> _TASK OBJECTIVE_: How many lines in the records below hold the word "föreningen"? Answer with the number alone.

+---+

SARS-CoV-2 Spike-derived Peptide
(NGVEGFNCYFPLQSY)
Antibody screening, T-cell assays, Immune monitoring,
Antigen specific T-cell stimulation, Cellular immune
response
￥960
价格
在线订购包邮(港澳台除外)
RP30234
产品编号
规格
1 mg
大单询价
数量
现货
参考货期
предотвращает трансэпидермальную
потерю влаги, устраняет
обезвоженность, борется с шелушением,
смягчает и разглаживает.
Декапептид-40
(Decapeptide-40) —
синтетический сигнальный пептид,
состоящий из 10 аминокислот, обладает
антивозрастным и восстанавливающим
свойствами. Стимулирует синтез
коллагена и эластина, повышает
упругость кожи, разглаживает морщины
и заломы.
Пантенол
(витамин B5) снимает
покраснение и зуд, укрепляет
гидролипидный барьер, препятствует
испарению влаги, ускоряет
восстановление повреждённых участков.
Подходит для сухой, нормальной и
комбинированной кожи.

+---+

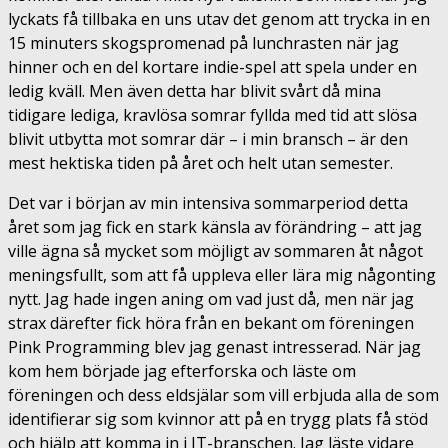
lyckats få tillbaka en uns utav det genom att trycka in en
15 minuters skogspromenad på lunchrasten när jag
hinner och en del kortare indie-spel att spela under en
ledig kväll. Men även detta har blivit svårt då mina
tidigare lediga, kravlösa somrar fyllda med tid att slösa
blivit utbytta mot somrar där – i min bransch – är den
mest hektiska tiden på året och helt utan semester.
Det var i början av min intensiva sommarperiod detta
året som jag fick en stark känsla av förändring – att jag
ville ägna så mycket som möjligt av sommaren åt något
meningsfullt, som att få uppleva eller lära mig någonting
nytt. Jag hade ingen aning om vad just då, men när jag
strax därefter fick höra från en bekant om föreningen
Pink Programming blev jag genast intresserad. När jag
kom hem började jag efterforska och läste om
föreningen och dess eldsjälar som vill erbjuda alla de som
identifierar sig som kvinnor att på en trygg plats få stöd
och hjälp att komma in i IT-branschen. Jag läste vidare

+---+

> _REPLY_: 2